La Corte di Cassazione con la sentenza n. 18910 del 17/07/2018 ha precisato che l’inosservanza dell’obbligo del sostituto d’imposta di inviare al “contribuente sostituito” la così detta “certificazione dell’avvenuta effettuazione della ritenuta a titolo d’acconoto o d’imposta” (oggi denominata Certificazione Unica), attestante le ritenute operate e la loro natura, non toglie al “contribuente sostituito” il diritto ad usufruire in sede di “autoliquidazione” di recuperare la ritenuta subita dovendo provare la reale entità della base imponibile, ottnendo così di evitare una fuorviante situazione di “duplicazione di un’imposizione” una volata scontata alla fonte ed una seconda volata in sede di “autoliquidazione”. Detta impostazione era già stata espressa dalla Corte di Cassazione con la sentenza n. 7251, Rv. 487652 del 04/08/1994.
Ancor prima, la Corte di Cassazione con la sentenza n. 3725, Rv. 400153 del 03/07/1979 aveva affermato che il contribuente non può essere assoggettato di nuovo all’imposta sol perché chi ha operato la ritenuta non voglia consegnargli l’attestato da esibire al fisco.

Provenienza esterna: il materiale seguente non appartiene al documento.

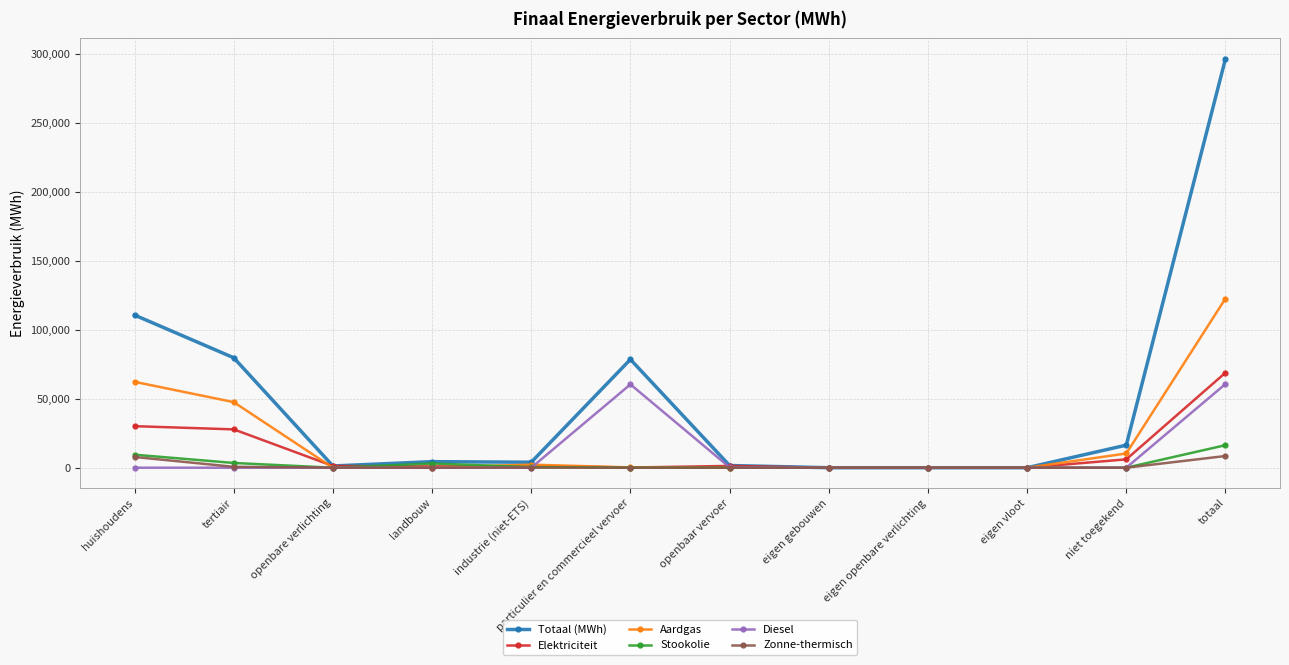

What is the label of the 2nd point from the left?

tertiair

L’orientamento della Corte di Cassazione, a parere dello scrivente, fonda il suo orientamento ormai consolidato nel tempo, sulla definizione stessa della norma, contenuta nel DPR-917/86-art.22 comma 1, attualmente vigente, dedicata allo scomputo (recupero) delle ritenute d’acconto, inquanto la predetta norma subordina la legittimità dello scomputo (recupero) alla sola condizione che le ritenute siano state «operate» e non viene posta dal legislatre, quale condizione essenziale allo scopmputo (recupero) la loro «avvenuta certificazione» .
Per cui, per il contribuente sostituito, nasce “solo” la necessità di poter dimostrare/provare con mezzi equivalenti che la ritenuta é stata subita.
L’Agenzia delle Entrate, con risoluzione n. 68/E del 19/03/2009 ha consentito lo scomputo delle ritenute non certificate, qualora il contribuente sostituito sia in grado di fornire una prova equivalente.